MATERIAL FOR THIS EXERCISE Block Start

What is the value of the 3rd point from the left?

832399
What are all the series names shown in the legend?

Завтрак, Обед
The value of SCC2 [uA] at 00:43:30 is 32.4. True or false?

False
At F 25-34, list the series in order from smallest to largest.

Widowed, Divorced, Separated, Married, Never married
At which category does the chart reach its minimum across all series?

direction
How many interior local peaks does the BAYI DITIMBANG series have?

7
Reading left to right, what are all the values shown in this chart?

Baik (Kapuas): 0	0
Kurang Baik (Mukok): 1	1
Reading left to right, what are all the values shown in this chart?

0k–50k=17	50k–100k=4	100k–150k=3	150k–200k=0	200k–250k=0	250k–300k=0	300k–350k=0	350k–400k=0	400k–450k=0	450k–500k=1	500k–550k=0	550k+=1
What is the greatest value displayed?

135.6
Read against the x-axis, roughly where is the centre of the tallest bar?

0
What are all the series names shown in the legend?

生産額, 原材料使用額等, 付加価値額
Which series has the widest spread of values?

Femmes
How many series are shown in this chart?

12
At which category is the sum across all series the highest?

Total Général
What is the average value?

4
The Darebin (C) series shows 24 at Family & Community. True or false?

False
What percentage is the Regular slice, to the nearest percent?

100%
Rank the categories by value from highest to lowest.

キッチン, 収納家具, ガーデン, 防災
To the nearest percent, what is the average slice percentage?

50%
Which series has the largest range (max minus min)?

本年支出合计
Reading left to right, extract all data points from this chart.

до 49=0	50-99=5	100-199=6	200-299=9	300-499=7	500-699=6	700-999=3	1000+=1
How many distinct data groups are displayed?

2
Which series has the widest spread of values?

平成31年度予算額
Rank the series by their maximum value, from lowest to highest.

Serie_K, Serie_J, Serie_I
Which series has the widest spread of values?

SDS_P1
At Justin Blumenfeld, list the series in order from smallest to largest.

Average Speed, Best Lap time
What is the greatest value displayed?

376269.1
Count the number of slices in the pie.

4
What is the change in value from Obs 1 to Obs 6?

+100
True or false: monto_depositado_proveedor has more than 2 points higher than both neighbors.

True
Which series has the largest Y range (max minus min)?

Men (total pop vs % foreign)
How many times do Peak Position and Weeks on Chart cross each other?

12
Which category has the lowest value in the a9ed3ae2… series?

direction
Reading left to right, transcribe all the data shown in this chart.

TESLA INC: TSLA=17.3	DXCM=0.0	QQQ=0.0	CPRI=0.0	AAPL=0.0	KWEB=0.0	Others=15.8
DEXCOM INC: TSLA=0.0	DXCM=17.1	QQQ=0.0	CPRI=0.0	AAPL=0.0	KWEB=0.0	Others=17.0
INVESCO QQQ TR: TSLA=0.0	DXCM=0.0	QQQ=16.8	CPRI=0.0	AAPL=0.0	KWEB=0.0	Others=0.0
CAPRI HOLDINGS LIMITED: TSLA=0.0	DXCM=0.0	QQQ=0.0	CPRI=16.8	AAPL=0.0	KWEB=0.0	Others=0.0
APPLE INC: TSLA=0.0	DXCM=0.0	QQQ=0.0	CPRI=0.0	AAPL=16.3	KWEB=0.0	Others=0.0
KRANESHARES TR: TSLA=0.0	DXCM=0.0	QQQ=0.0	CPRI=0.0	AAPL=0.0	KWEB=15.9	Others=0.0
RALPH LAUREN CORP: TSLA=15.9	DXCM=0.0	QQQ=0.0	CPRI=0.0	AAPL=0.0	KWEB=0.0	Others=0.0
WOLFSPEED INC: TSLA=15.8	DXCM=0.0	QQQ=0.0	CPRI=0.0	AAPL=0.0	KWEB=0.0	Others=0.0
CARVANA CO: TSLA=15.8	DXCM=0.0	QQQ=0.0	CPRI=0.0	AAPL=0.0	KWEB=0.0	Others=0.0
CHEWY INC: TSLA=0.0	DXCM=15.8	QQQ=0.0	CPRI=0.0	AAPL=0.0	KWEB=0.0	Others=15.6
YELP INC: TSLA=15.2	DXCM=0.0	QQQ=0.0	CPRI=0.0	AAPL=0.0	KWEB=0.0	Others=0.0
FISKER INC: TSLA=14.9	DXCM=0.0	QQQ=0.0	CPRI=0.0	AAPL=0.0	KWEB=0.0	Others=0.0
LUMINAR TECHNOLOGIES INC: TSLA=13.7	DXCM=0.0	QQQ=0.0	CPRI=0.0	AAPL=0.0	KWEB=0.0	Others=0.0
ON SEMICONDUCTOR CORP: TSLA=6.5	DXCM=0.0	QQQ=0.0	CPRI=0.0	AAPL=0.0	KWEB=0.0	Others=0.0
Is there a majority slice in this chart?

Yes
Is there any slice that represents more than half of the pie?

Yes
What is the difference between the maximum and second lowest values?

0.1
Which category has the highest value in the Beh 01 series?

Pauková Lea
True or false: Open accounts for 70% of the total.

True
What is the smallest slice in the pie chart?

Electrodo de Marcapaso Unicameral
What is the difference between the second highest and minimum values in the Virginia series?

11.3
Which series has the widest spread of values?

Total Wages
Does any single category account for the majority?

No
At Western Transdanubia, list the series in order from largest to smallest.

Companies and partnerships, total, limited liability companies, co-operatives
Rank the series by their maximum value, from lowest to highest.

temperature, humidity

MATERIAL FOR THIS EXERCISE Block End

◆ HOW TO COMPLETE THIS TASK:
Put the lines into a Markdown table with the columns Row and Line, numbering each row. Start from the first line, go on through the line that contains "The value of SCC2", and leave out blank lines.

◆ EXERCISE RESPONSE:
| Row | Line |
|---|---|
| 1 | What is the value of the 3rd point from the left? |
| 2 | 832399 |
| 3 | What are all the series names shown in the legend? |
| 4 | Завтрак, Обед |
| 5 | The value of SCC2 [uA] at 00:43:30 is 32.4. True or false? |